Being on social media automatically opens one to a barrage of abuse and trolling. But when someone on Twitter threatened to rape Congress spokesperson Priyanka Chaturvedi’s 10-year-old daughter, she did not waste time in approaching the Mumbai police.
The man, Ahmedabad's Girish Maheshwari, was subsequently arrested. According to his Facebook profile, the 36-year-old is an ‘accounting associate at Bharatiya Janata Party’ and went on Twitter by the handle @GirishK1605. What sets this case apart is that he was not only booked under relevant sections of the IPC and IT Act, but also Protection of Children from Sexual Offences (POCSO) Act.
Priyanka confirmed to TNM that Girish was booked under IPC sections 509 (word, gesture or act intended to insult the modesty of a woman), 506 (2) (criminal intimidation), sections 66 (computer related offences) and 67 (punishment for publishing or transmitting obscene material in electronic form) of the Information Technology Act and Section 11 (sexual harassment) of POCSO. The Mumbai police PRO Deepak Deoraj added that section 12 (punishment for sexual harassment of a child) of POCSO has also been included in the FIR.
TNM spoke to Swagata Raha, a legal researcher; Shruthi Ramakrishnan, an independent legal researcher in human rights; Pooja Taparia, founder and CEO of Mumba-based NGO Arpan which works on the issue of child sexual abuse (CSA); and Kushi Kushalappa of Enfold, another NGO working against CSA in Bengaluru. None of them have previously heard of a case where POCSO was used to book a person for threatening a minor online with sexual violence.
Open to interpretation
“In this case there is solid evidence of intent which is documented in the form of a tweet. So it is possible to use POCSO. However, it remains to be seen how the court interprets this,” Pooja tells TNM.
Kushi too believes that the sexual harassment provision can hold, but only if argued well. “I think that criminal intimidation is the much stronger aspect of this case,” she adds.
Swagata thinks that while this is a first in terms of applying POCSO for such a case, it would probably not affect the investigation much, which would happen like in any other case.
A good precedent?
Priyanka opines that using POCSO for such an offence is a welcome move that sets a precedent. “It is a welcome move because the threat targeted a minor. It's a good precedent, because after the Mumbai police added relevant POCSO sections, the Delhi police did in their FIR too.” Priyanka had filed an FIR with the Delhi police too about the matter.

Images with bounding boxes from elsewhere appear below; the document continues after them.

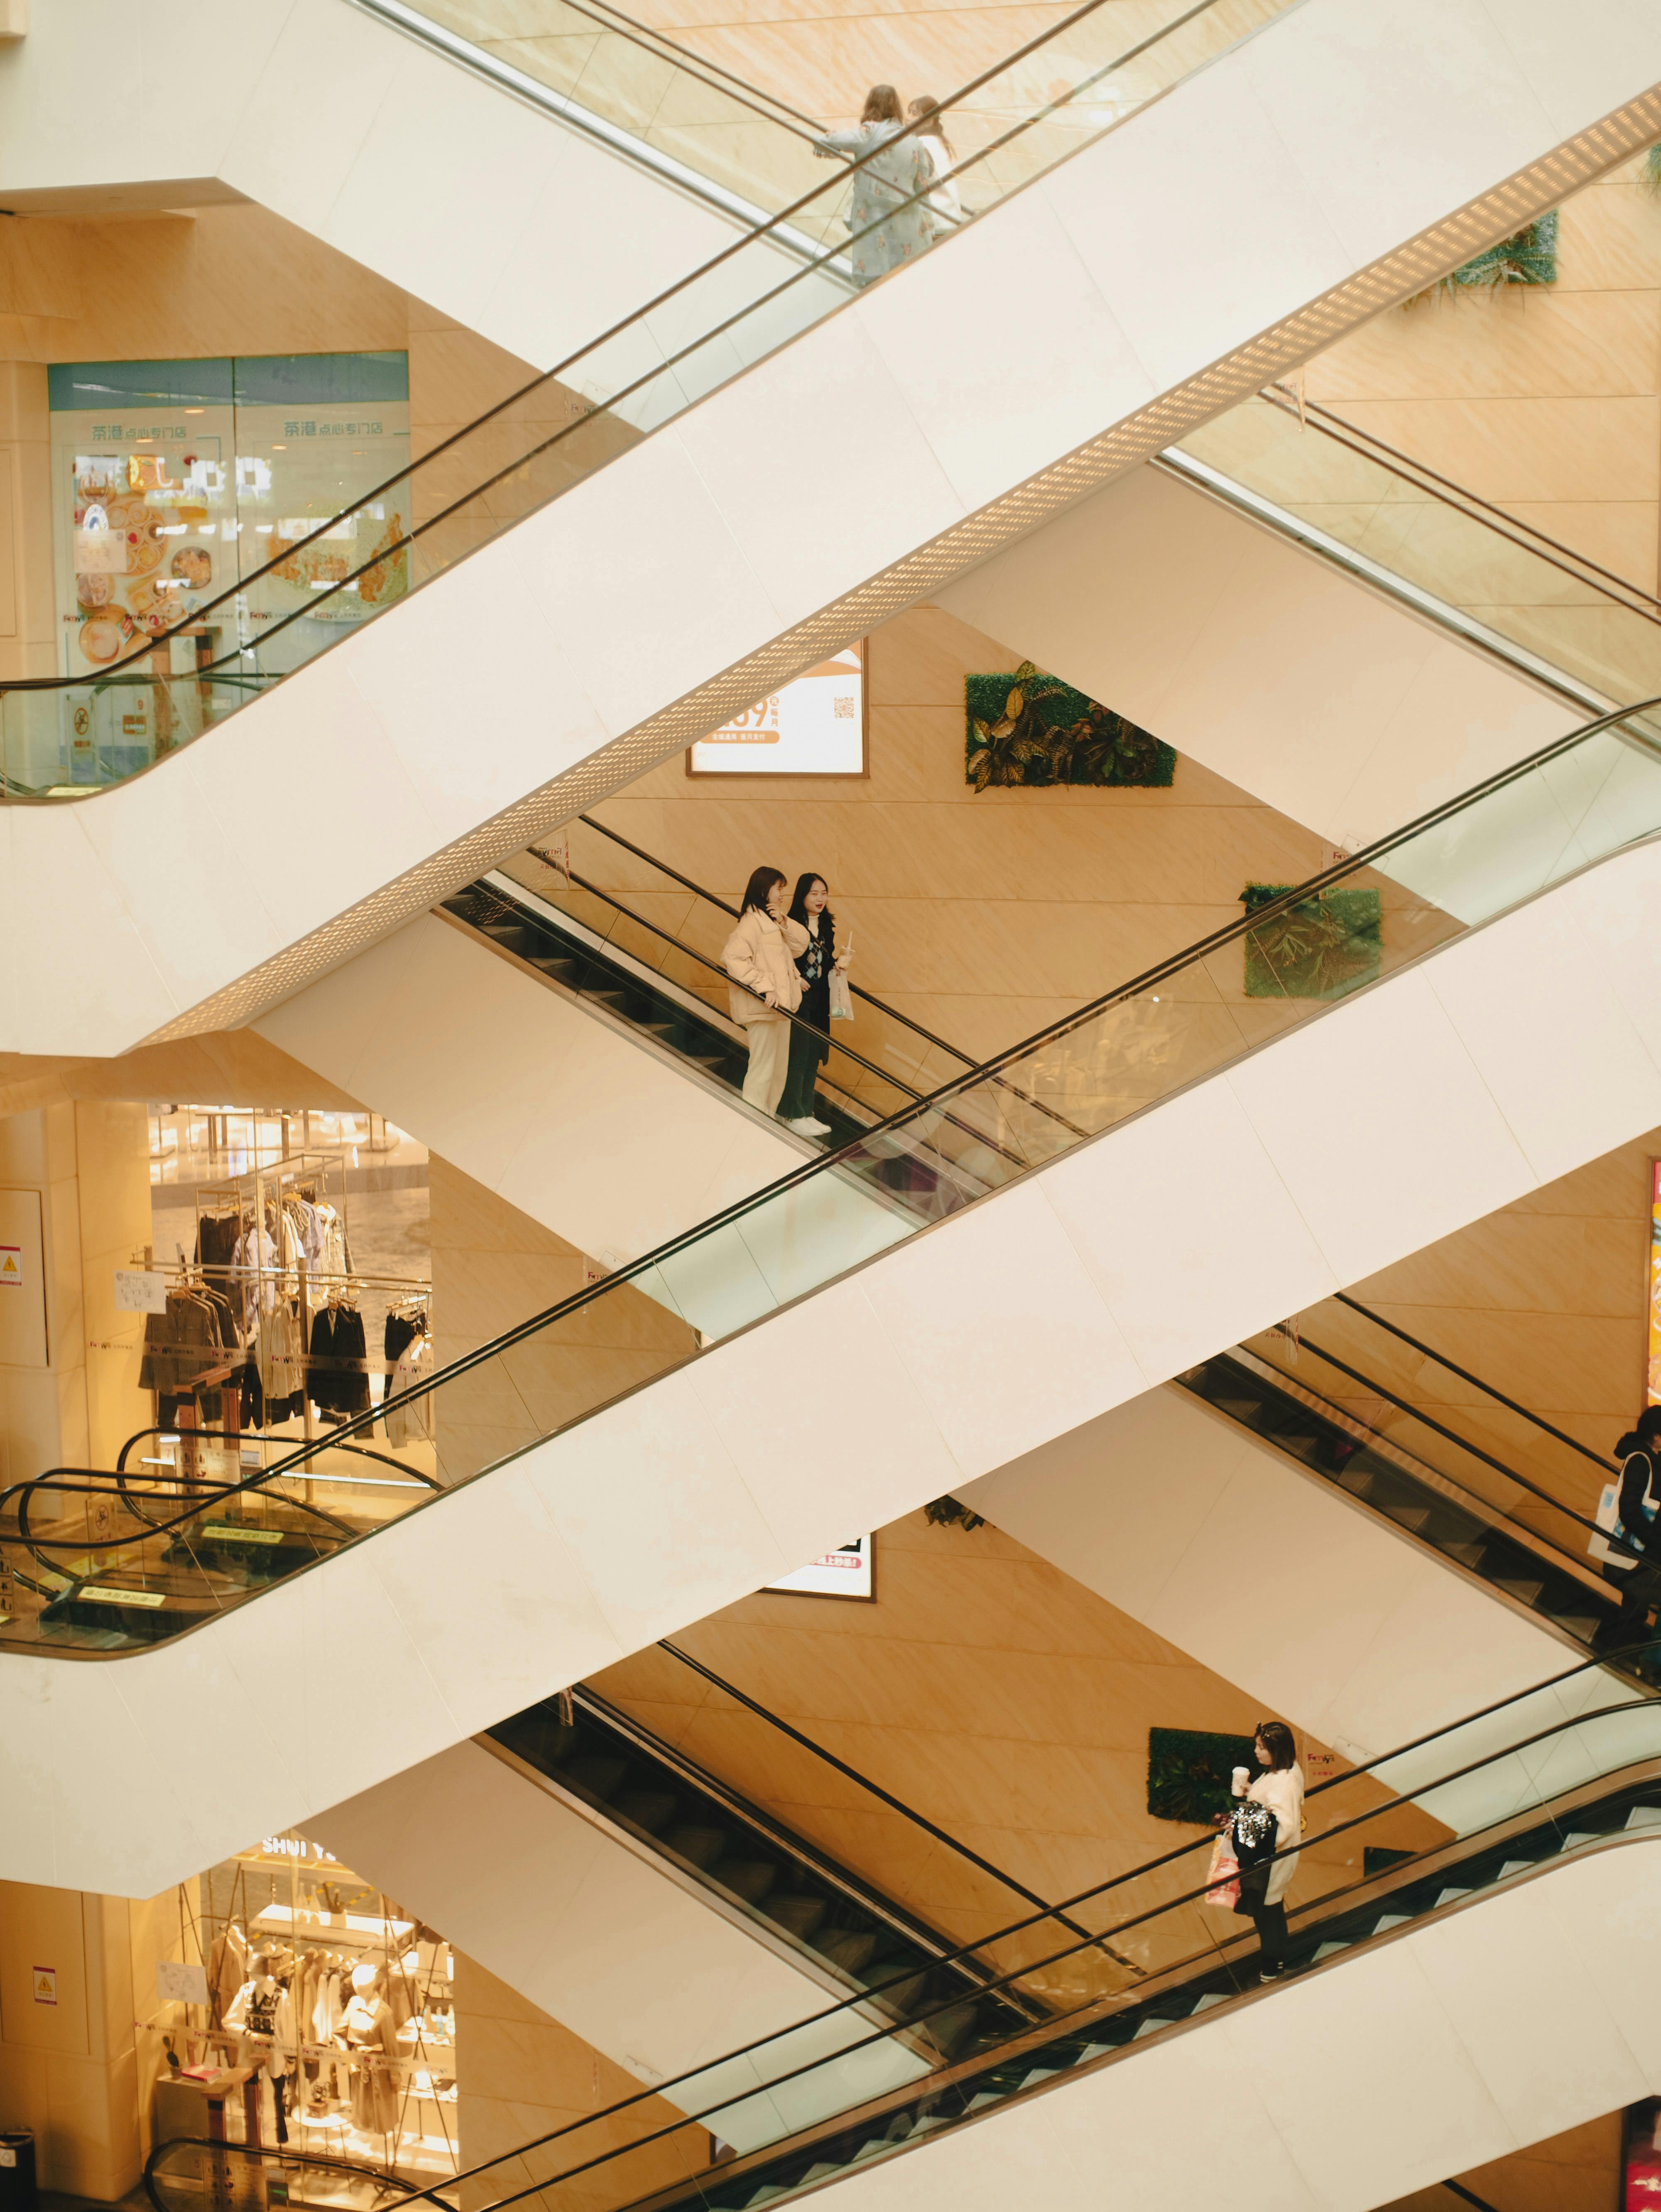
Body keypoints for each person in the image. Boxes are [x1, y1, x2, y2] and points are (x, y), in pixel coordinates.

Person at [813, 85, 936, 286]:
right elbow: (924, 184)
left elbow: (824, 140)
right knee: (907, 283)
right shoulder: (914, 142)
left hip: (874, 223)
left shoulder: (868, 133)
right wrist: (929, 227)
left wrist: (827, 140)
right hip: (910, 228)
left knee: (877, 287)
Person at [723, 866, 808, 1115]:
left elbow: (800, 946)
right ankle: (753, 1122)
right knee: (763, 1069)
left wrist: (783, 920)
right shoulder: (751, 924)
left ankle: (766, 1120)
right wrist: (765, 988)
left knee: (777, 1071)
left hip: (780, 1009)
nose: (783, 894)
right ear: (764, 889)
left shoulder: (770, 921)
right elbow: (734, 959)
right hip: (764, 1008)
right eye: (779, 888)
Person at [777, 872, 851, 1136]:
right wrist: (794, 980)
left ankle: (806, 1111)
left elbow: (825, 960)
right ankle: (791, 1113)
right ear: (802, 896)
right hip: (799, 999)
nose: (820, 899)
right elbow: (781, 960)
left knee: (813, 1056)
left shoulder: (826, 926)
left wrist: (838, 964)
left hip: (820, 999)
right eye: (814, 894)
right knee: (797, 1055)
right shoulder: (791, 923)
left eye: (824, 893)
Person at [1230, 1720, 1304, 1983]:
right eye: (1257, 1746)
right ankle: (1275, 1960)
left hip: (1272, 1860)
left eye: (1262, 1747)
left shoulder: (1283, 1782)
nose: (1256, 1752)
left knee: (1268, 1912)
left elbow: (1283, 1826)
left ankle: (1273, 1965)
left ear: (1277, 1749)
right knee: (1269, 1909)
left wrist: (1245, 1822)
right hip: (1273, 1858)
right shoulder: (1282, 1770)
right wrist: (1253, 1795)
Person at [1595, 1404, 1661, 1660]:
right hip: (1637, 1550)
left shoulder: (1652, 1459)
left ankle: (1623, 1661)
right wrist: (1654, 1541)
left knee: (1634, 1610)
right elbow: (1630, 1510)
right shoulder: (1641, 1462)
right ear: (1656, 1436)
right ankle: (1625, 1661)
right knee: (1635, 1610)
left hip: (1642, 1551)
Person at [907, 96, 962, 230]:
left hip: (935, 219)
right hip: (948, 216)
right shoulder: (938, 141)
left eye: (914, 114)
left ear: (929, 122)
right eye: (908, 112)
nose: (907, 118)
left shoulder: (924, 143)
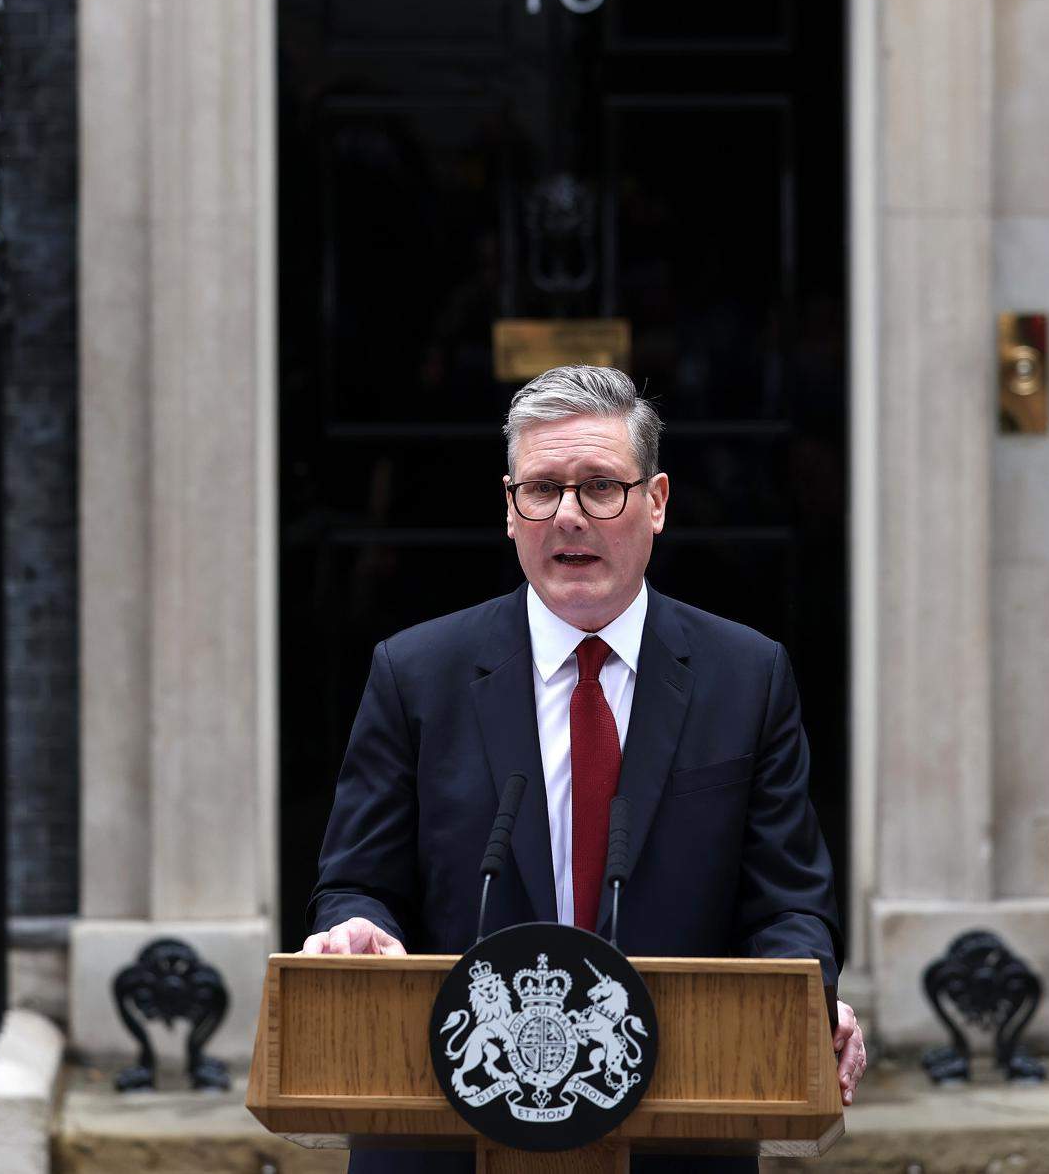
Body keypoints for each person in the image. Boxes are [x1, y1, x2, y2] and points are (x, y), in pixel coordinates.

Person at [306, 365, 867, 1172]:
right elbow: (357, 882)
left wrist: (797, 998)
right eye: (541, 489)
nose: (569, 515)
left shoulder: (748, 677)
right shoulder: (415, 673)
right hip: (446, 1129)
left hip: (679, 1125)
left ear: (659, 501)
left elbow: (788, 903)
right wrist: (360, 929)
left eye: (602, 486)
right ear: (509, 508)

However, Shruthi does not agree entirely. While the case has been registered under POCSO for sexual harassment of a child, section 11 does not really cover an offense of this nature.
“If you see section 11, it deals with exhibition; exposing a child to or forcing them into creating child sexual abuse material (CSAM) and so on – basically directly harassing a child. In this case, the harassment was directed towards the minor’s mother. Sexual harassment under POCSO does not really cover online threats against children,” she argues.
Even the IT Act does not cover online intimidation or threats, she notes.
“However, it is not as though it is not important that POCSO was used. It represents the lacuna in our laws to deal with things like these which are rather common in the cyber space,” Shruthi observes.
The need to update IT Act and POCSO
Shruthi explains that there is a need to update our laws to deal with the crimes against children in the IT space.
“In this case, they have applied section 67 of the IT Act which deals with punishment for publishing or transmitting obscene material online. However, a sexually violent threat against a child, aimed towards the mother, is not exactly that. There is little in the Indian legal framework that talks about non-physical violence and intimidation children who use the internet face,” she says.
“For instance, while the IT Act has banned CSAM, there is little that looks at the risks children face from online predators. And because our laws are obsolete, we keep relying on the IPC whose sections are often not specific enough. If someone sitting far away has issued a violent threat to someone else, it is left to the court to decide whether that threat holds weight or not,” Shruthi notes.
She asserts that both POCSO and the IT Act need to be updated to address online child abuse and dangers to children in the cyber space. “It is better to update the IT Act because it deals with intermediaries – people who jump on a bandwagon and share such threats, even if they don’t make them. It adds to the intimidation, but POCSO cannot cover that. However, one thing POCSO must include is the aspect of online grooming,” Shruthi says.